___ BRANO DI LETTURA ___

Un tempo, nel piccolo edificio che ospita una tradizione, segno di una memoria non più condivisa, si recavano anche le donne mussulmane a chiedere aiuto per un buon parto: ora lo possono fare solo le ebree. Alcune palestinesi invece sono morte di parto e soprattutto sono morti parecchi neonati per i blocchi imposti ai check point.
Il passaggio che vediamo nella fotografia dallo scorso novembre non esiste più: è stato sbarrato da una porta metallica che si apre elettronicamente. Ora coloro che escono da Betlemme non trovano più il check point, di cui ho un disgustato ricordo, ma devono attraversare la zona orribilmente tecnologica. Per accedervi devono oltrepassare una nuova porta, poche decine di metri ad est dell’altra, accanto ad una minacciosa torretta. Quando il l’ho fotografata non aveva il cancello controllabile elettronicamente che ora la sbarra.



 





 



Bethlehem Wall



 



Così mi hanno descritto quel passaggio amici betlemiti:
”   Diretta a Gerusalemme, JJ varca con un certo scetticismo la piccola porta riservata ai pedoni e inizia un lungo, intricato percorso nel nuovo sistema di controlli ora in vigore. Molte altre persone attendono che venga loro concesso di passare e formano una lunga coda, attendono pazientemente (la pazienza palestinese é ormai famosa, dato il gran numero di controlli che devono subire), quasi muti, allibiti, resi ancor più minuscoli dall’impianto ad alta sicurezza che sta loro davanti. Si avanza uno alla volta, dopo aver sentito l’urlo del soldato, e solo quando si accende la luce verde; si varca la prima porta, poi la seconda, poi la terza, porte a ruota, come nelle carceri; si depositano tutti gli effetti personali; agli uomini viene intimato di togliersi la giacca, la camicia, la cintura dei pantaloni, si ordina loro di scuotere i pantaloni; ai bambini che in fila aspettano pazientemente di poter andare a scuola, viene chiesto di vuotare le tasche e lo zaino: quaderni, matite, colori… tutto viene sparso e fatto scivolare all’interno delle grosse macchine che ispezionano accuratamente ogni più piccolo oggetto”. So che queste descrizioni possono sembrare noiose ma so anche che a volte viene facilitato il passaggio di pellegrini e turisti “importanti” che poi portano in Italia impropri ricordi, finalizzati a rendere incredibile il tormento quotidiano dei Palestinesi. E questi privilegiati ricordi non ci aiutano a capire perché Betlemme è considerata una prigione a cielo aperto. Augusta De Piero



 



 



 



Arrivare a Betlemme….

___

COMPITI ASSEGNATI.
1. Per ciascuna affermazione indica se concorda con il brano sul passaggio di Betlemme, rispondendo sì o no e citando alla lettera le parole del brano che lo dimostrano. (a) Oggi anche le donne musulmane possono recarsi nel piccolo edificio a chiedere aiuto per un buon parto. (b) La nuova porta si trova poche decine di metri a est dell'altra. (c) Ai bambini in fila viene chiesto di vuotare le tasche e lo zaino.
2. Trascrivi fedelmente il passo del brano sul passaggio di Betlemme che inizia con "Il passaggio che" e termina con "ora la sbarra.".
Le righe riportate più in basso non servono per svolgere il lavoro.

___ ELENCO ___

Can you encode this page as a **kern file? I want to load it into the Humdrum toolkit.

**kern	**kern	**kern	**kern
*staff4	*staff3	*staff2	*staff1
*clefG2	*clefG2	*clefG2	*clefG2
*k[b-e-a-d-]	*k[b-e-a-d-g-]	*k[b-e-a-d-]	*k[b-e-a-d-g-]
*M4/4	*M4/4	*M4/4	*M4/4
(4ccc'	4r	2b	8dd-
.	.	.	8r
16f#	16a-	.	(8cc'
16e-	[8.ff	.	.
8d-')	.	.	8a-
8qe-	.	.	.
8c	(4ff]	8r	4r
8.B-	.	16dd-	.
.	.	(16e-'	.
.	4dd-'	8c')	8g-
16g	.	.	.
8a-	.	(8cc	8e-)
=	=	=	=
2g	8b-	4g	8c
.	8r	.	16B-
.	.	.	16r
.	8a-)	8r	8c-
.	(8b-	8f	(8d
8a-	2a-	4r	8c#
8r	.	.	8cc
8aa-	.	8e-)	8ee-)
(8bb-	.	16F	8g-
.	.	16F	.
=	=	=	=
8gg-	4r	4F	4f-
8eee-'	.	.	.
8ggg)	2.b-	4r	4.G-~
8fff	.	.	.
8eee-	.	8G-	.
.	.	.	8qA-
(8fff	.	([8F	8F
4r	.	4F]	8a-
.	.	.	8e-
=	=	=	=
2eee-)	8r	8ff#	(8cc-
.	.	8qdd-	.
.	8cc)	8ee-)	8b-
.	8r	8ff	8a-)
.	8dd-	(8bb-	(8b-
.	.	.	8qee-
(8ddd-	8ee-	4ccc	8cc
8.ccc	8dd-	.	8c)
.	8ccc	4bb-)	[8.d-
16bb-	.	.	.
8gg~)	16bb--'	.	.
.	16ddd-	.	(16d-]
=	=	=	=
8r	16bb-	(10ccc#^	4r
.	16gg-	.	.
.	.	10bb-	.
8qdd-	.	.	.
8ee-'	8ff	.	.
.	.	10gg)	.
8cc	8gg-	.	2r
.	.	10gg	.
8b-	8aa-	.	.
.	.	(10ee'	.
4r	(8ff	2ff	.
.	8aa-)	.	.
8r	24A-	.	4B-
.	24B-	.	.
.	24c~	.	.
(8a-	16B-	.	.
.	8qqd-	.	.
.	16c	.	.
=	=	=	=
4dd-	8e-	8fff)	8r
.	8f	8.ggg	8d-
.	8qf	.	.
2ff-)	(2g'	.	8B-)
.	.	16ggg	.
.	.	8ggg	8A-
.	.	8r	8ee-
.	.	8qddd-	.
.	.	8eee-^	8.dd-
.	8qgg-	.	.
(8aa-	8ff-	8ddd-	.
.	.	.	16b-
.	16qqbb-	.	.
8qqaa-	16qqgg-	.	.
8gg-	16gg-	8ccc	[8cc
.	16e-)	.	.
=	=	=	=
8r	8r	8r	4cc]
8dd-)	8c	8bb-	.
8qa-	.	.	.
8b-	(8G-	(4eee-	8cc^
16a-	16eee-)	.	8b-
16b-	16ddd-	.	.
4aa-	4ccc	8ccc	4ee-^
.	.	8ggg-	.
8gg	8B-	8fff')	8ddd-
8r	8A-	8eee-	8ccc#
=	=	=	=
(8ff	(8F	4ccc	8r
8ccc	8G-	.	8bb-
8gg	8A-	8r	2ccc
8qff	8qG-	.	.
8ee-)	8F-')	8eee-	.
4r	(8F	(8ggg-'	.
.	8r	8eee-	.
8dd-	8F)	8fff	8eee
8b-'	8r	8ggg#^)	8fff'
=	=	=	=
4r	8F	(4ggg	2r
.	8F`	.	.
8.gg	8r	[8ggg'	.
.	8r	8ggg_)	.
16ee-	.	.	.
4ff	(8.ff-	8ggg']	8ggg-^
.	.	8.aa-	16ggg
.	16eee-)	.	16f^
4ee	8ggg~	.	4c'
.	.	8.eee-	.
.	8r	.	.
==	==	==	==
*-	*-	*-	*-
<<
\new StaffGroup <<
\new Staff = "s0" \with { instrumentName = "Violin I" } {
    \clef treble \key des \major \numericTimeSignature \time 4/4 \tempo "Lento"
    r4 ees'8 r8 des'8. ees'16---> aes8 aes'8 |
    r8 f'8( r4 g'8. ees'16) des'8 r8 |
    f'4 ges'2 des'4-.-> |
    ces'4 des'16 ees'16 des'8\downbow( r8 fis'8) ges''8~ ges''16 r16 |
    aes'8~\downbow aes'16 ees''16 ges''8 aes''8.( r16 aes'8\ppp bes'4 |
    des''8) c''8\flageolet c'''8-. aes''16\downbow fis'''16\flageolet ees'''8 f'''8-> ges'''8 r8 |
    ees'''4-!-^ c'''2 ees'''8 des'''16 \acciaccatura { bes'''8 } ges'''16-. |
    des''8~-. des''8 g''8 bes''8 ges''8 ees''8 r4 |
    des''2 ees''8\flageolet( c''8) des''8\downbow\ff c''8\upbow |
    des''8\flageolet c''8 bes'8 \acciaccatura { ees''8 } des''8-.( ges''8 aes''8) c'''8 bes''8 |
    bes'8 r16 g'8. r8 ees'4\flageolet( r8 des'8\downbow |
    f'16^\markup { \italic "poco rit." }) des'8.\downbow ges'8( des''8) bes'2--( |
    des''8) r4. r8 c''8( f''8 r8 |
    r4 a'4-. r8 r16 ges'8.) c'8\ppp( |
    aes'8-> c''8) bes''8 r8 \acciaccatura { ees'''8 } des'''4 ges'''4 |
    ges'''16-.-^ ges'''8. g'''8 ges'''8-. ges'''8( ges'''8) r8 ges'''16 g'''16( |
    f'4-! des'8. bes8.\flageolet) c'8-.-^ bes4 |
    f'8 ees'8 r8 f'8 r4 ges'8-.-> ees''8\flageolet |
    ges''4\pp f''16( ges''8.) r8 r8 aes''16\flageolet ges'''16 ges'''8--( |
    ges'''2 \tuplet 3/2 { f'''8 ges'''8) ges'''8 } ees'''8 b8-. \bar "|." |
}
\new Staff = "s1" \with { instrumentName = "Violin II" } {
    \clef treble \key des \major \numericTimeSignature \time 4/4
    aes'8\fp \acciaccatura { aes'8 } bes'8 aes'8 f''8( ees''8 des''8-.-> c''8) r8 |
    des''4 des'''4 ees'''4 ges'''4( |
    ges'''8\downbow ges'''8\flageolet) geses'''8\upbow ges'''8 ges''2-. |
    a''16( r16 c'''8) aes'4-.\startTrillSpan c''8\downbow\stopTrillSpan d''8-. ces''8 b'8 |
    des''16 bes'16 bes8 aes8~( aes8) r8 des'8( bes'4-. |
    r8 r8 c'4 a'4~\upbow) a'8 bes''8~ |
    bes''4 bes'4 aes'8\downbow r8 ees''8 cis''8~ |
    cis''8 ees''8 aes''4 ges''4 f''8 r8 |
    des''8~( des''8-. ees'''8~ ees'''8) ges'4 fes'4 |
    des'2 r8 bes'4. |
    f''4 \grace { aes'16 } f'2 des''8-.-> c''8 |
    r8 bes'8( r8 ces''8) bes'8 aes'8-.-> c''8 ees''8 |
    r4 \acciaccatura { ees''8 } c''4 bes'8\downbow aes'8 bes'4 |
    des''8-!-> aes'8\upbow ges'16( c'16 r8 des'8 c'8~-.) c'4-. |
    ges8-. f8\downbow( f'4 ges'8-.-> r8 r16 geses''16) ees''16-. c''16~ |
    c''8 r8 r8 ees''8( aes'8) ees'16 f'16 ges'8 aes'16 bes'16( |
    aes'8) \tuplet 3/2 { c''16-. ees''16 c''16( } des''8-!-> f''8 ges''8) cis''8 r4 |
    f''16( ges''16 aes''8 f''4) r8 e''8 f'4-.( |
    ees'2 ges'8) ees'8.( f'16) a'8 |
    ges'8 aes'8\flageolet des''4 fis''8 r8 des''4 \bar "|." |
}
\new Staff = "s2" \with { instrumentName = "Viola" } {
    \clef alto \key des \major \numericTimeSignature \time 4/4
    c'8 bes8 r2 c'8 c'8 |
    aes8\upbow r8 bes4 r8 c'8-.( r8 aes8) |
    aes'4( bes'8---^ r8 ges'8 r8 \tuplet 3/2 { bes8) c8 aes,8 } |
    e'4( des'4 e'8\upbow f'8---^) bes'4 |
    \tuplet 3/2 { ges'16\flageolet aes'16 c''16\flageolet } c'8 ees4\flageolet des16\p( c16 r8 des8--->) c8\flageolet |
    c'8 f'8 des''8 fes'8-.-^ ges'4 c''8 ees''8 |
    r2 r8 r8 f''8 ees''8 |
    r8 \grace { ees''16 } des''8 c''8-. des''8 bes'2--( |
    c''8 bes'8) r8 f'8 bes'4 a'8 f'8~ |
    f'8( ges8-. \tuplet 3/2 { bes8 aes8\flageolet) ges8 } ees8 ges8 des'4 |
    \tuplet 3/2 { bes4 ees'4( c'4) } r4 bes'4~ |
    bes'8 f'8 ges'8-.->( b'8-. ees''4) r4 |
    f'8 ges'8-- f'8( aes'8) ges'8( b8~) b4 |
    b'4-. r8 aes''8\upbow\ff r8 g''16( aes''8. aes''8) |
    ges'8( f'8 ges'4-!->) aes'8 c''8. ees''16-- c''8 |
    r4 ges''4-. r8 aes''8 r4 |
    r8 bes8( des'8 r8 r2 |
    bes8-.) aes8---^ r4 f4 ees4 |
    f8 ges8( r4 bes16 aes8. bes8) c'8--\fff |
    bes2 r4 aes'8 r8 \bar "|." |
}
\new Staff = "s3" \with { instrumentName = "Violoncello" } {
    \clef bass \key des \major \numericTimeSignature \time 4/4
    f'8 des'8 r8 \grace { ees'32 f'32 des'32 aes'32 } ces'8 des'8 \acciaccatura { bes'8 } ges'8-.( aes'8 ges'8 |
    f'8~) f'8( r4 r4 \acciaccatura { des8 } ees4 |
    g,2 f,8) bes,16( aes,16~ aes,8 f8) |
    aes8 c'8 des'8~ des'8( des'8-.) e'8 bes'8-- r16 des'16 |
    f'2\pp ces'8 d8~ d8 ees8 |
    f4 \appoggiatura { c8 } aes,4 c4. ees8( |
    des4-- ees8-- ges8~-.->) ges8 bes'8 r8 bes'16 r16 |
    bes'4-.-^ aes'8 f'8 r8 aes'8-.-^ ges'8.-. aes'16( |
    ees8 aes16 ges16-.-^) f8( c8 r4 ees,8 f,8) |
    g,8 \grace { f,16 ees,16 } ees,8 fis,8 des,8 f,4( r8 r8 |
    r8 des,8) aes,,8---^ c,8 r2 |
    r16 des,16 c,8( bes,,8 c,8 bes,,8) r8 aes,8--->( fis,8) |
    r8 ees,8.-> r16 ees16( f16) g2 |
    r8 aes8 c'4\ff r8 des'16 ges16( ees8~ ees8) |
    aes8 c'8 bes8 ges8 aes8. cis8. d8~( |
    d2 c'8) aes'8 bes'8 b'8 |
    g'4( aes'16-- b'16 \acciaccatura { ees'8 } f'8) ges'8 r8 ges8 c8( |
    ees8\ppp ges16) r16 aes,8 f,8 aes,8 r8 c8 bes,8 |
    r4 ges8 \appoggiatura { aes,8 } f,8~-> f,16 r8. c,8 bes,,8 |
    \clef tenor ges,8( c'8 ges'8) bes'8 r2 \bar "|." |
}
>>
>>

___

RISPOSTE CORRETTE.
1.
(a) No: «ora lo possono fare solo le ebree».
(b) Sì: «poche decine di metri ad est dell’altra».
(c) Sì: «viene chiesto di vuotare le tasche e lo zaino».

2.
Il passaggio che vediamo nella fotografia dallo scorso novembre non esiste più: è stato sbarrato da una porta metallica che si apre elettronicamente. Ora coloro che escono da Betlemme non trovano più il check point, di cui ho un disgustato ricordo, ma devono attraversare la zona orribilmente tecnologica. Per accedervi devono oltrepassare una nuova porta, poche decine di metri ad est dell’altra, accanto ad una minacciosa torretta. Quando il l’ho fotografata non aveva il cancello controllabile elettronicamente che ora la sbarra.